BEGIN
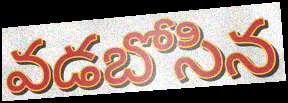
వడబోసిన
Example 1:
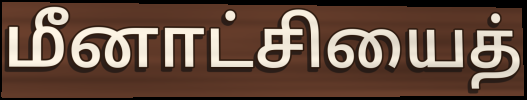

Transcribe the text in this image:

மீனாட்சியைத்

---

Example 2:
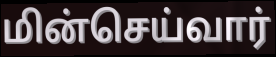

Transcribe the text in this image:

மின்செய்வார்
END
BEGIN
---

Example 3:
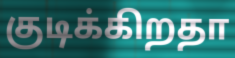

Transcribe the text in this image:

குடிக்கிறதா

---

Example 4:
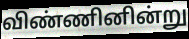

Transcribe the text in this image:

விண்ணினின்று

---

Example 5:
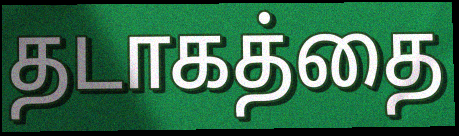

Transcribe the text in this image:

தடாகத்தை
END
TASK ITEM. Copy every line in the entries above that has the string "Example" in it.

ANSWER SECTION.
Example 1:
Example 2:
Example 3:
Example 4:
Example 5:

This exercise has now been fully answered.